I may have sent you the link to this PDF, so you would run this at Gameday and I could play it. 

Just maybe.


----------



## Ninjacat (Jan 6, 2015)

eyeheartawk said:


> I may have sent you the link to this PDF, so you would run this at Gameday and I could play it.
> 
> Just maybe.




Pfah, don't be ridiculous. You sent me a link informing me it EXISTED; I had to track it down myself.

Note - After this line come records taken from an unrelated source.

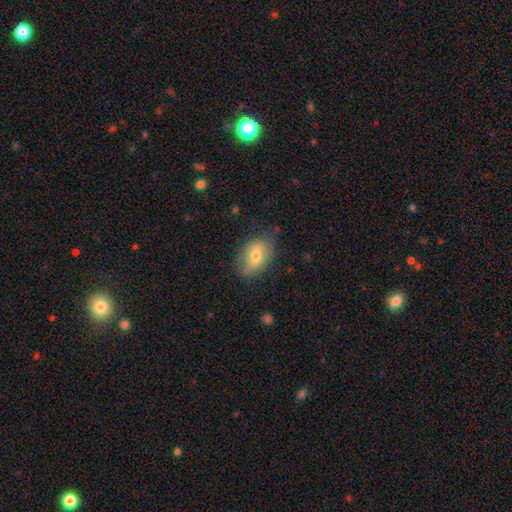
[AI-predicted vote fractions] Smooth or featured? smooth (63%)
How rounded? in between (86%)
Merging? none (71%)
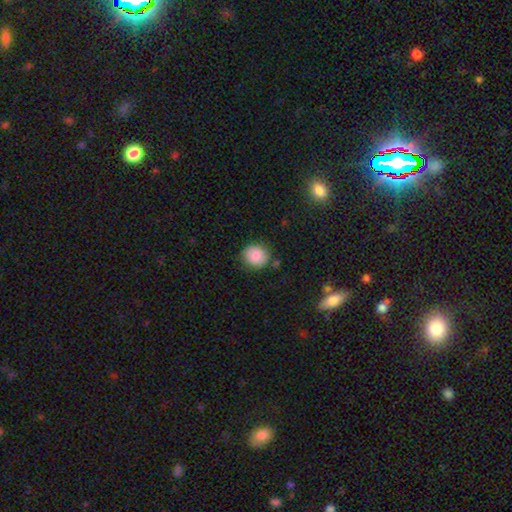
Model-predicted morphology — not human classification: smooth-or-featured: smooth: 86% | star or artifact: 8% | featured or disk: 6%
  how-rounded: round: 83% | in between: 16% | cigar-shaped: 1%
  merging: none: 83% | minor disturbance: 12% | major disturbance: 3% | merger: 3%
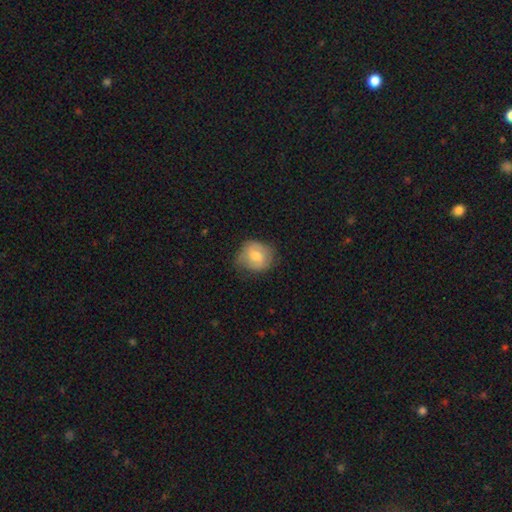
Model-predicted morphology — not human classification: Smooth or featured? smooth (66%)
How rounded? round (68%)
Merging? none (61%)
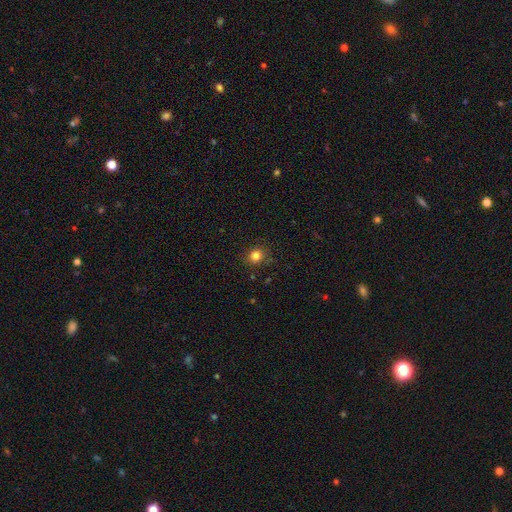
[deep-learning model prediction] Smooth or featured? Predicted: smooth (p=0.82). How rounded? Predicted: round (p=0.82). Merging? Predicted: none (p=0.87).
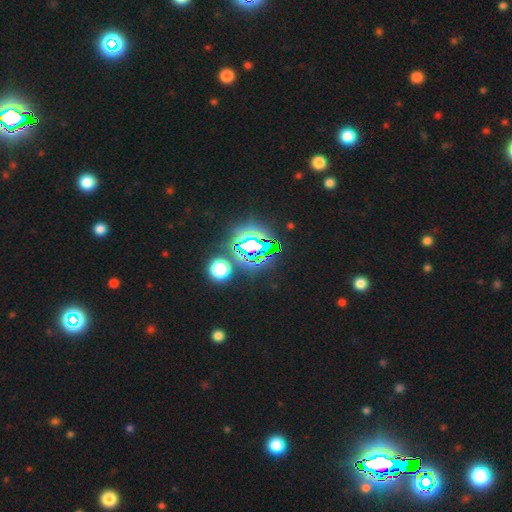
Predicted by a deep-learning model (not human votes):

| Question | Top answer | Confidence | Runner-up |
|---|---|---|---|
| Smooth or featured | star or artifact | 78% | smooth (14%) |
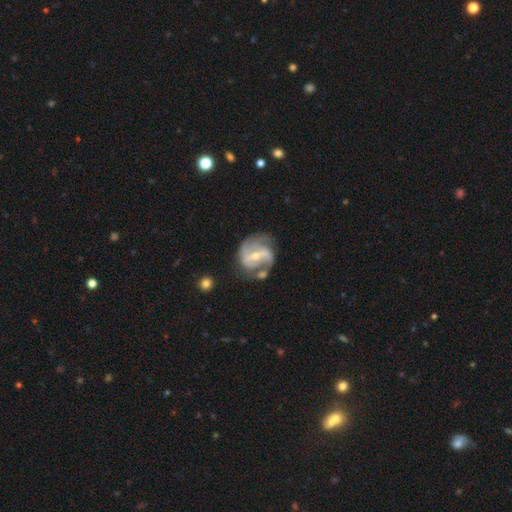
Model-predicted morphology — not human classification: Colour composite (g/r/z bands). It shows a featured or disk galaxy (84%) with a strong bar (42%), 2 (73%) medium (49%) spiral arms (92%) and a moderate central bulge (50%). Merging: none (54%).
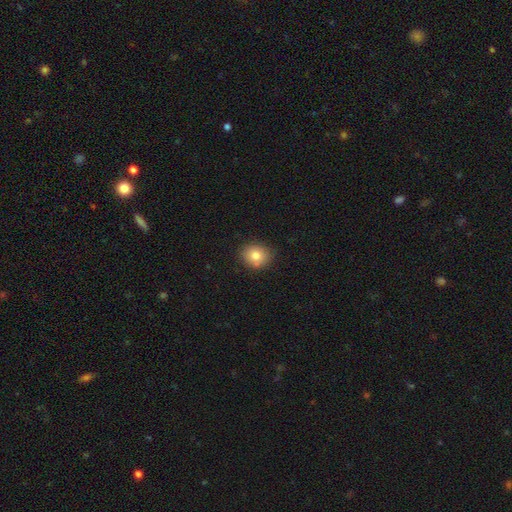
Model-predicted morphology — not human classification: smooth 80%, star or artifact 10%, featured or disk 10%. Down the decision tree: how rounded — round (74%); merging — none (83%).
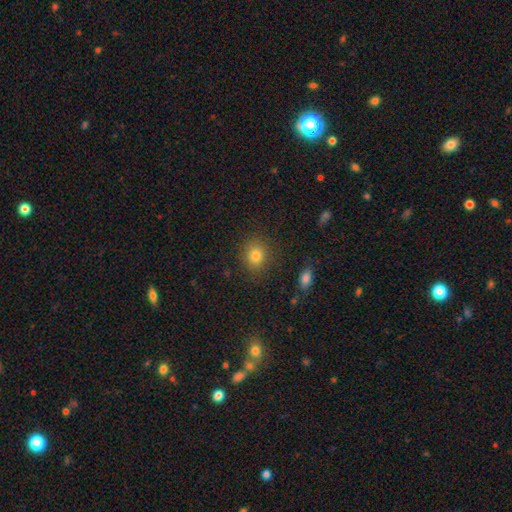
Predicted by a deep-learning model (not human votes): Smooth or featured? Predicted: smooth (p=0.81). How rounded? Predicted: round (p=0.69). Merging? Predicted: none (p=0.86).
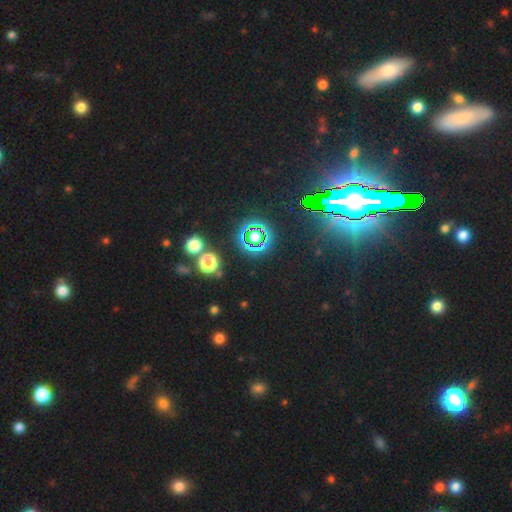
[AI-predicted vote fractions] This is clearly a star or artifact rather than a galaxy (82%).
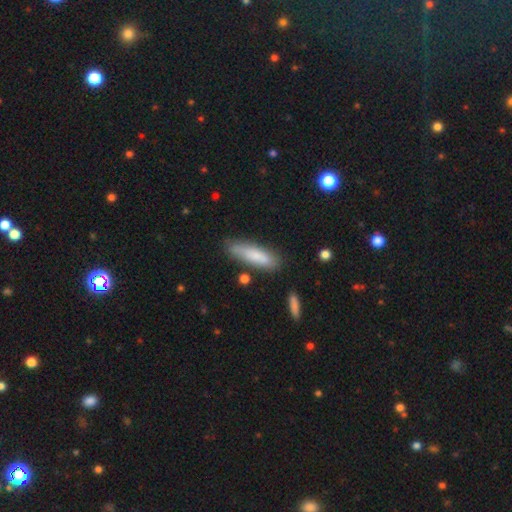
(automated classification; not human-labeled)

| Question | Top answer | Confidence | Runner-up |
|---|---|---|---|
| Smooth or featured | smooth | 76% | featured or disk (18%) |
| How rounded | cigar-shaped | 65% | in between (33%) |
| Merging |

*joins you in whistling innocently*


----------



## Gnashtooth (Jan 7, 2015)

Put me down to run some One Ring in the morning slot. private room of possible, end table near the door if not. -Julian.


----------



## buzz (Jan 7, 2015)

Ninjacat said:


> Buzz, please put me down for an afternoon slot of "Just Sentinels"; it's the Sentinels of the Universe ApoWo hack of the Just Heroes hack that came out a few months ago.



Added!



Traxiss said:


> Put me down to run some One Ring in the morning slot. private room of possible, end table near the door if not. -Julian.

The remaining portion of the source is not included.